About two years ago we launched the amasol Managed Cloud offering Dynatrace as a Managed Service hosted in Germany, so we could offer our customer the comfort of a SaaS solution while still allowing them to follow strict data protection regulations.
Since then we have been extending the platform and adding more features like our aMC Synthetic App, aMC Config Management or a central User Management Portal for all aMC services.
Because we started on a green field, we were able to pick a modern technology stack and decided to deploy everything on Kubernetes.
When looking for a Continuous Delivery Solution we quickly settled on Keptn as the control plane. Keptn comes with out-of-the-box integrations of several tools we already had in place for our Continuous Integration setup like GitLab, JMeter or Dynatrace. Thanks to its event-driven architecture we can easily extend it to other tools we may need in the future.

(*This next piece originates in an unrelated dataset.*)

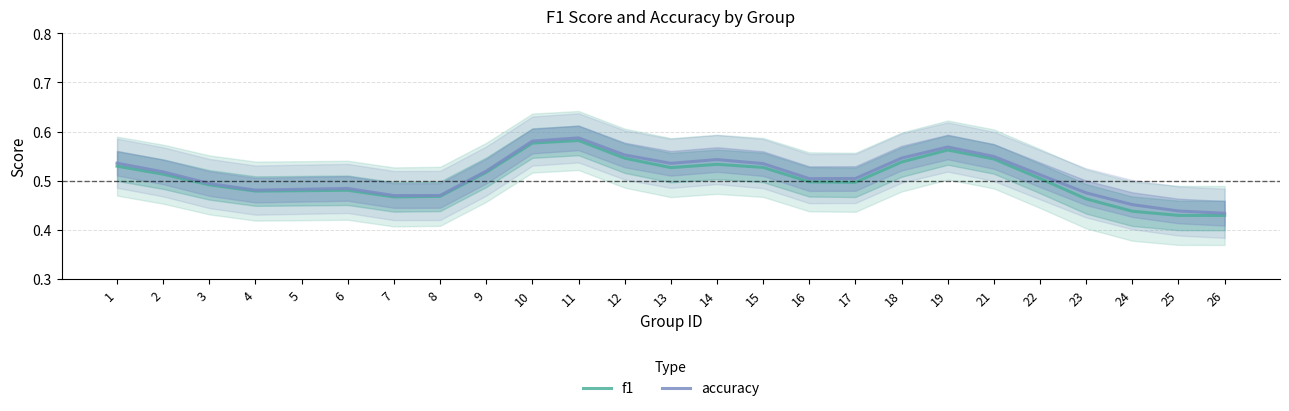

What are all the series names shown in the legend?

f1, accuracy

Keptn also supports us on the way to an Autonomous Cloud by enabling an easy start with SLO-based Quality Gates to improve the quality and continue to other topics like different deployment strategies and auto remediation.

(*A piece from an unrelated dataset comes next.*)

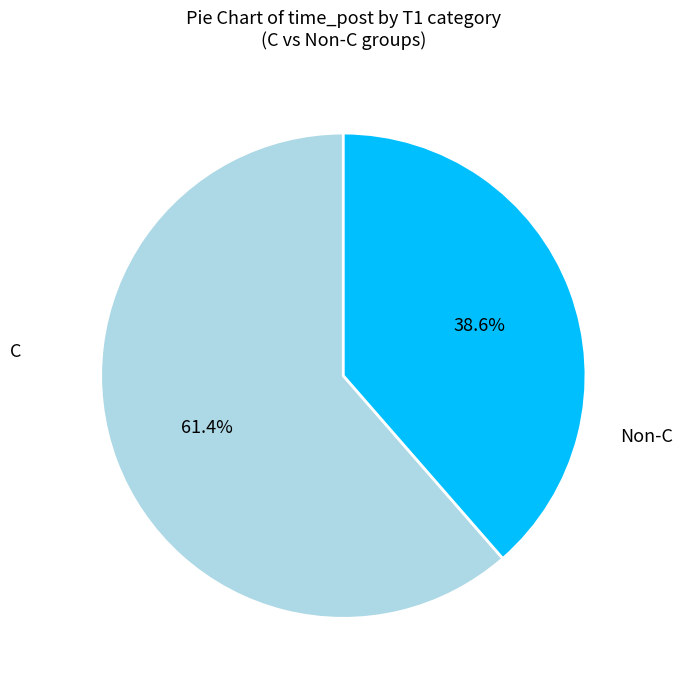

Is there a majority slice in this chart?

Yes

We use GitLab CI with a simple pipeline to build and unit-test new versions of our applications. If the build is successful a new image is created and pushed to our container registry.
From there we trigger the deployment (currently manual) with a simple Keptn CLI call, telling it to deploy our new artifact:
We trigger the deployments through the CLI because we still want manual approval for production deployments. In the next Keptn Version (0.7.0) it will be possible to do manual approvals between stages with Keptn’s new Delivery Assistant, which will allow us to trigger the deployment directly from our CI pipeline and still maintain control when a version should be promoted to production.

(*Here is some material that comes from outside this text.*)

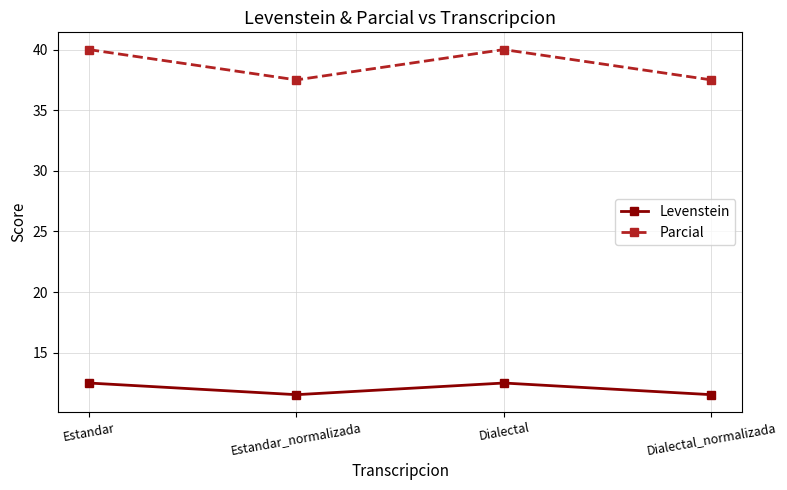

What is the highest value of the Levenstein series?

12.5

Let me explain what happens behind the scenes when sending the new-artifact event.
Once the event is sent Keptn takes the rudder and deploys our new artifact to the first stage. In our case that is the development environment.
The different stages are defined in a simple YAML file called shipyard:
For every stage Keptn allows us to specify the deployment strategy, e.g. direct, blue/green or canary and the testing strategy, e.g.: functional, performance. This gives us declarative control about what should happen in each stage as an artifact gets pushed through the delivery process.
After Keptn deployed an artifact and then triggered the tests it automatically enforces a quality gate. This is done through Keptn’s Lighthouse service which verifies metrics from a monitoring system as Service Level Indicators (SLIs) against defined Service Level Objectives (SLOs).
In our case, after the deployment is finished Keptn starts the test through Keptn’s JMeter service that is already shipped with Keptn. It does a short functional test to check if the environment is operational and then starts a load test.
The SLOs are defined in a YAML file and following the GitOps approach are stored along with the other files (SLIs, JMeter Scripts and Helm Charts) in a git repository.
For every SLO the passing criteria can be specified as an absolute and/or relative value. The relative values are compared against the last X number of builds allowing for automatic regression detection, e.g.: do not allow an increase in response time by more than 10% to the previous build. The absolute allows us to enforce strict thresholds that we may have, e.g.: do not allow a failure rate of more than 1%
Every SLO has a weight which influences the calculation of the total score. The total score section allows us to specify what score we consider as a successful or failed build:
With the bridge, Keptn has a great built-in Web UI to get an overview of all your Keptn workflows.
Keptn follows an event-based approach and each event is listed in the bridge. Staring at the configuration changed event triggered by our keptn CLI call, all subsequent steps are listed in the bridge:
In this case the tests are executed but the thresholds defined in our SLOs are not met because the error rate is to high:
Because our Total Score is below the defined passing mark Keptn stops the workflow here and does not deploy to our production stage. That is immediate feedback delivered back to engineering so they can start fixing newly introduced issues right away.
So, once we fix the problem, we run a new deployment and Keptn validates if we are now meeting our SLOs. Looks fine now :-)
With the successful evaluation Keptn goes ahead an deploys the new artifact automatically to production.
Keptn enabled us to quickly onboard multiple projects and services to a robust Continuous Delivery process, without the overhead of managing multiple Pipelines.
The SLO-based Quality Gates help us in providing a good experience to our End Users and give our engineers immediate feedback for their deployed changes.
With Keptn 0.7 we will link our Continuous Integration Flow to Keptn for automatic deployments while still retaining manual approval for production with Keptn’s Delivery Assistant. After that we are looking forward to advanced use cases like auto remediation.